What the task requires:
Print the data below exactly, but only the lines from the one containing "from active roles." down to the one containing "The specific pieces", inclusive.

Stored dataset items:
Start of Block
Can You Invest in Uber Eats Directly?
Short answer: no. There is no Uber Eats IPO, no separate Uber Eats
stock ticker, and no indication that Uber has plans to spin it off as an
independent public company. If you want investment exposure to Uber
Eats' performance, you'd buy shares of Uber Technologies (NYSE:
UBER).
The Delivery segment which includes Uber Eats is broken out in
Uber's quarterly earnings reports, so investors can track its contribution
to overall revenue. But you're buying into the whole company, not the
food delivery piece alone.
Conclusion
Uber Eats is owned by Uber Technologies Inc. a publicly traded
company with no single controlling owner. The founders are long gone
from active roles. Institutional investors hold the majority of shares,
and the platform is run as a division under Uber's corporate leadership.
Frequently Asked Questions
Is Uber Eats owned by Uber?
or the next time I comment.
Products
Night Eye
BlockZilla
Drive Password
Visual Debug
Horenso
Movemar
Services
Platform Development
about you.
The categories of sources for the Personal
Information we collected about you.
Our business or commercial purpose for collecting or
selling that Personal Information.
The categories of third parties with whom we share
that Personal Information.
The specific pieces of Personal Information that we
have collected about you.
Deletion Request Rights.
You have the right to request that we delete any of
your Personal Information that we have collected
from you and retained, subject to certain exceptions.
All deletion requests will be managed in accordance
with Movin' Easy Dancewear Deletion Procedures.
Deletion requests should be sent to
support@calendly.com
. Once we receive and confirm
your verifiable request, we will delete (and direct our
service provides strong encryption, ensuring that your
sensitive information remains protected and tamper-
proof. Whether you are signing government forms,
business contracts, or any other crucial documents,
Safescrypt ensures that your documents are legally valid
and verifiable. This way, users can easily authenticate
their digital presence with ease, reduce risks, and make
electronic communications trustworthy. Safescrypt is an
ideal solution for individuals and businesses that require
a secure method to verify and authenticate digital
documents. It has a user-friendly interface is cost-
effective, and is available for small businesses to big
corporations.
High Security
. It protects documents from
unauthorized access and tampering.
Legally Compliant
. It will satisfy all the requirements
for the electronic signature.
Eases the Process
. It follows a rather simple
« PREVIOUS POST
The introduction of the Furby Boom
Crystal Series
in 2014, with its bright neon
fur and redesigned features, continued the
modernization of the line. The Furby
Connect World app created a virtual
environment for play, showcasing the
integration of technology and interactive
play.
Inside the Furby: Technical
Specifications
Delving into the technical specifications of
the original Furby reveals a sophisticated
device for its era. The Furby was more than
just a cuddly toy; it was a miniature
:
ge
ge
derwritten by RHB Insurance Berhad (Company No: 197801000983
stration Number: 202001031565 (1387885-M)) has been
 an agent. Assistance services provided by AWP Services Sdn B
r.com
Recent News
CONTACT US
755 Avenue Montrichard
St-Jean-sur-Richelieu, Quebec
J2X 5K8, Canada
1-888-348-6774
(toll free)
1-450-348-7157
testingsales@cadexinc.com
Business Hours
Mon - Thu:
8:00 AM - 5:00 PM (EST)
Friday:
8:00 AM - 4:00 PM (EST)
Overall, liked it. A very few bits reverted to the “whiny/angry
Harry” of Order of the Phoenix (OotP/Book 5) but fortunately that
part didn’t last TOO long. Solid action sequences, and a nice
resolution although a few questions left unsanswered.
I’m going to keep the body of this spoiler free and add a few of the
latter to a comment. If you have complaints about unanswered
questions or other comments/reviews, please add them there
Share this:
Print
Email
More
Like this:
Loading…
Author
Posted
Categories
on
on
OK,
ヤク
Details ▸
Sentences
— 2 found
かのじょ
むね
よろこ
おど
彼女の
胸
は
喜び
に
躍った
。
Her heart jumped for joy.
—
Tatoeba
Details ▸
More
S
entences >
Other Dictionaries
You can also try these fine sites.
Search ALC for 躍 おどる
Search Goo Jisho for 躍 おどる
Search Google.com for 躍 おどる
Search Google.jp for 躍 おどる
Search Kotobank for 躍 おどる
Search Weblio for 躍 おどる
End of Block
Result of the task:
from active roles. Institutional investors hold the majority of shares,
and the platform is run as a division under Uber's corporate leadership.
Frequently Asked Questions
Is Uber Eats owned by Uber?
or the next time I comment.
Products
Night Eye
BlockZilla
Drive Password
Visual Debug
Horenso
Movemar
Services
Platform Development
about you.
The categories of sources for the Personal
Information we collected about you.
Our business or commercial purpose for collecting or
selling that Personal Information.
The categories of third parties with whom we share
that Personal Information.
The specific pieces of Personal Information that we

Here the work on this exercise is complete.